— START Data extract —
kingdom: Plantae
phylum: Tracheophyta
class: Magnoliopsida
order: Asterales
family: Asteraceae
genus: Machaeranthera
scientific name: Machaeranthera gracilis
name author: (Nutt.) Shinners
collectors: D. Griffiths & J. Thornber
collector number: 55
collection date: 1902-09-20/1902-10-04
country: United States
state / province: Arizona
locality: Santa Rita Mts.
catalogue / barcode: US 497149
— END Data extract —
— START Data extract —
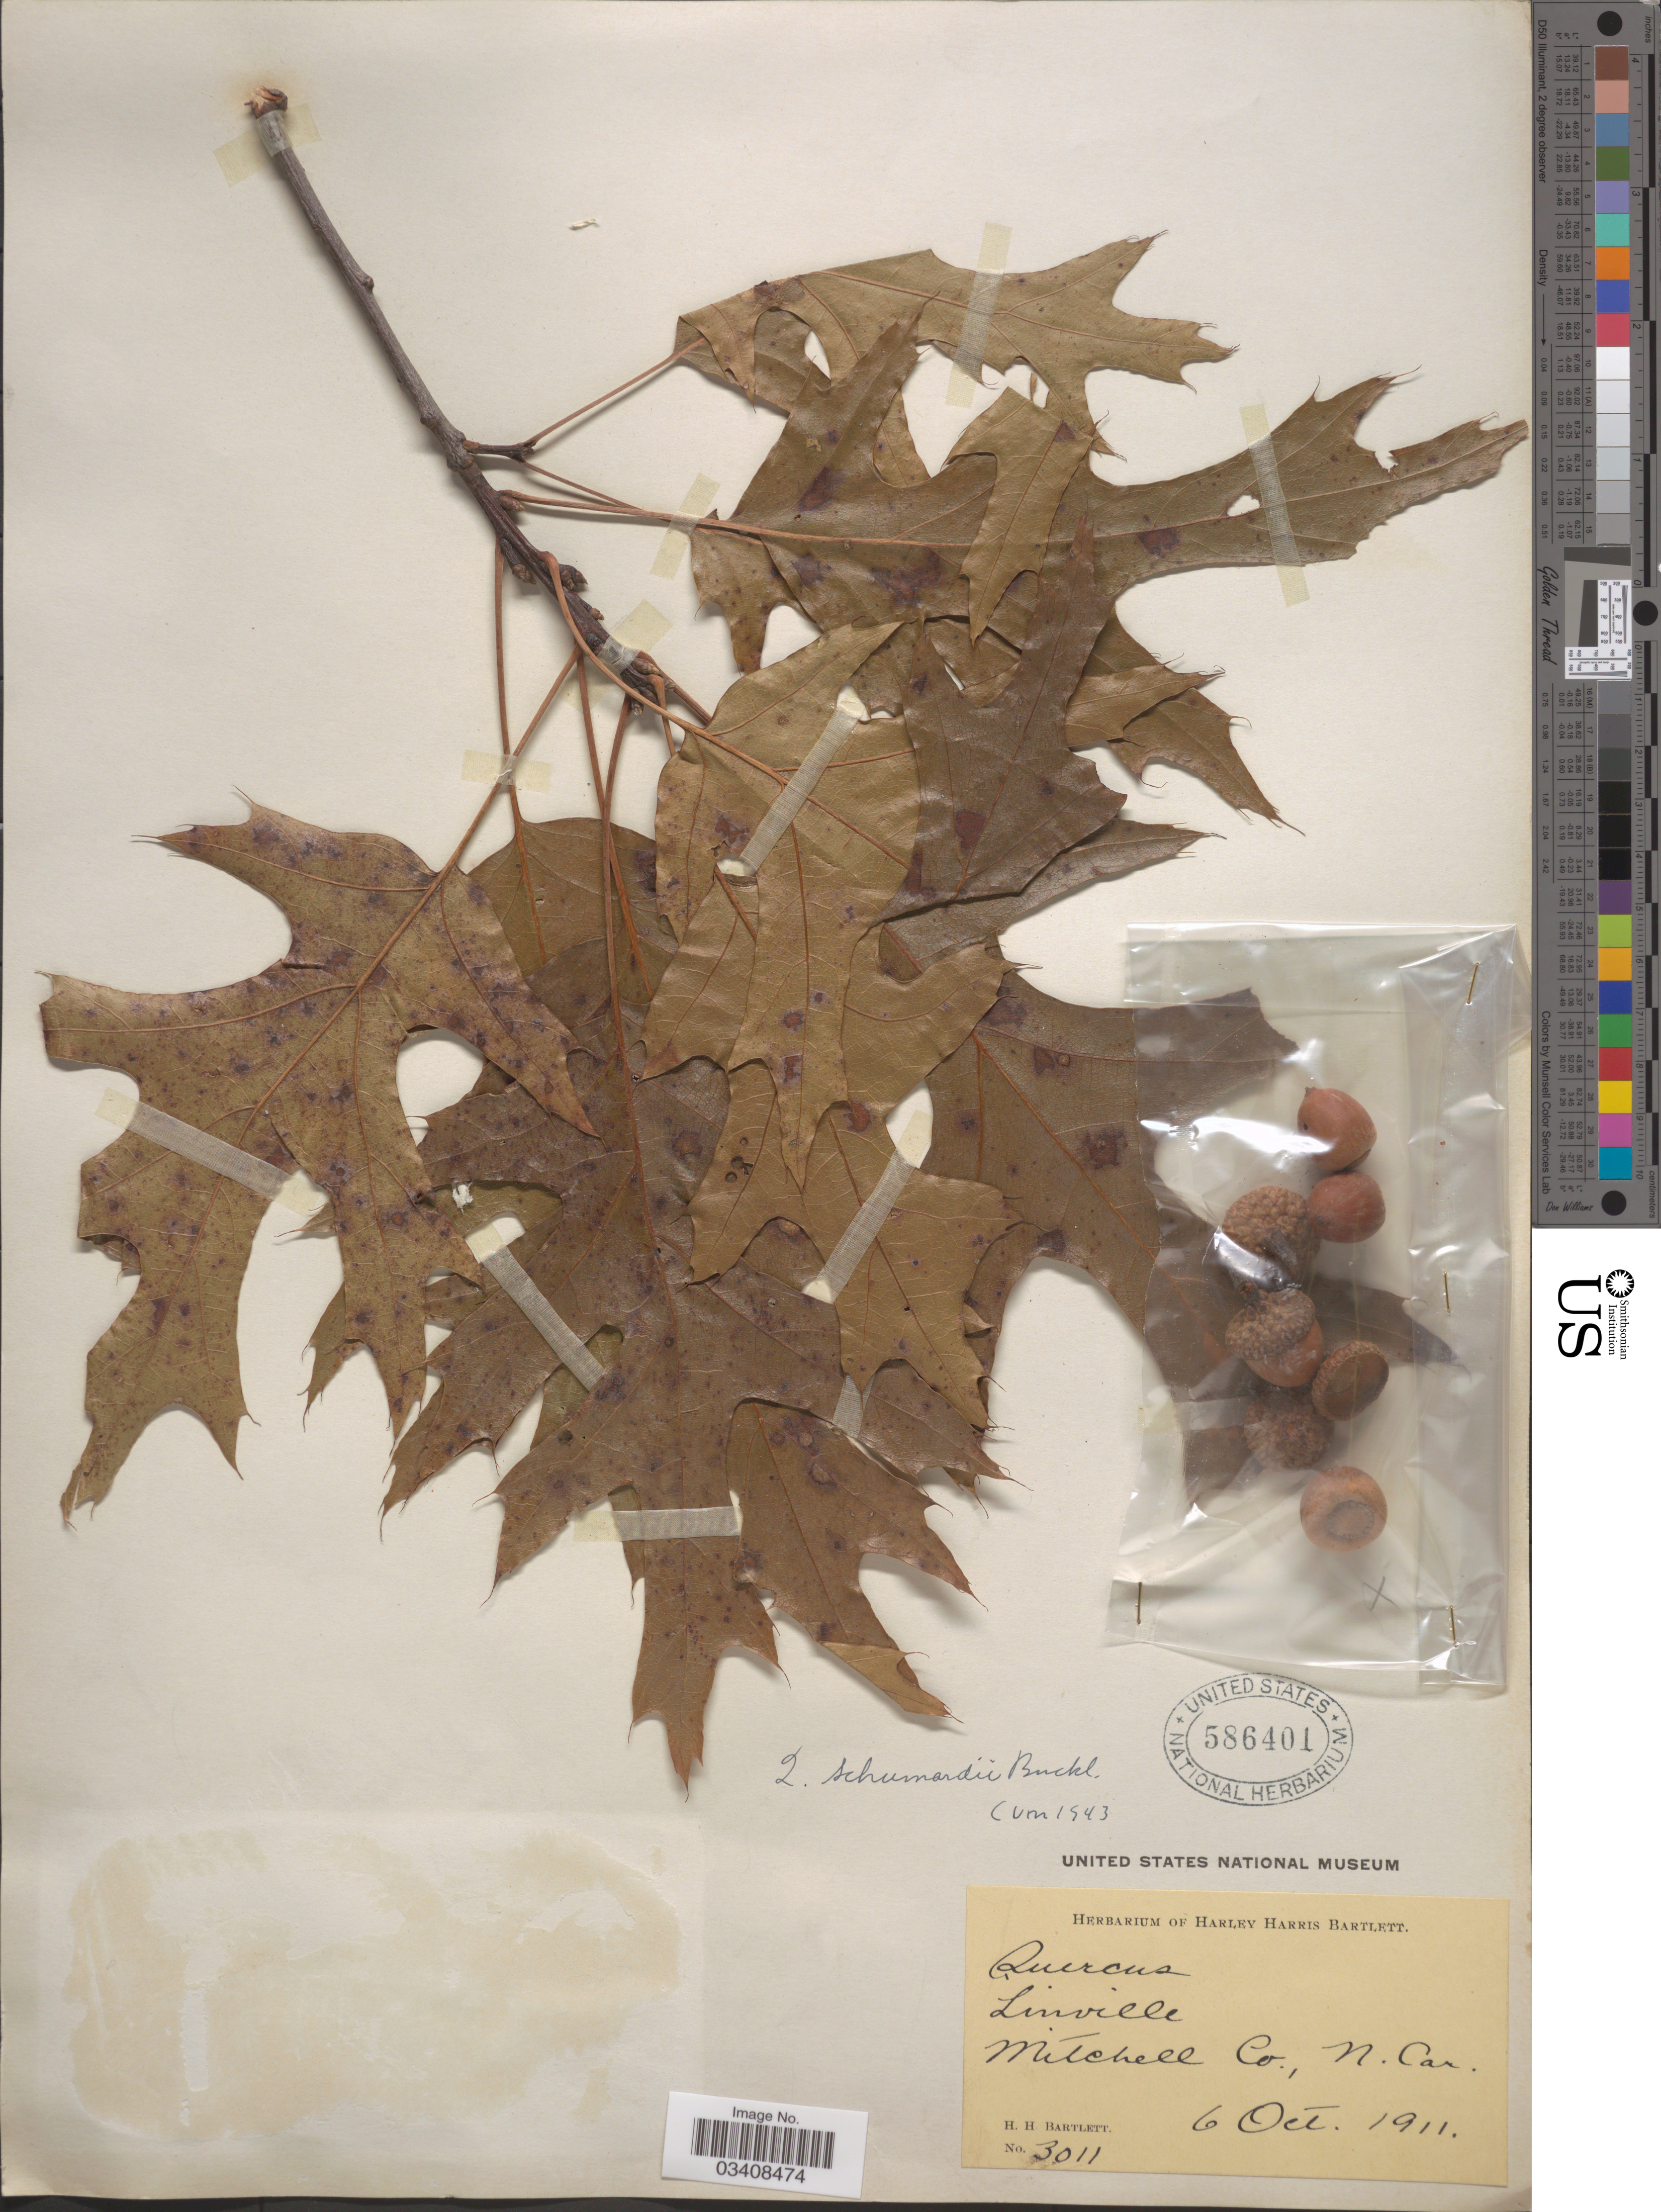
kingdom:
— END Data extract —
• What is required:
Quote the lines of the records from the line that contains "collection date: 1902-09-20/1902-10-04" to the line that contains "locality: Santa Rita Mts.", both included.

• Response to the exercise:
collection date: 1902-09-20/1902-10-04
country: United States
state / province: Arizona
locality: Santa Rita Mts.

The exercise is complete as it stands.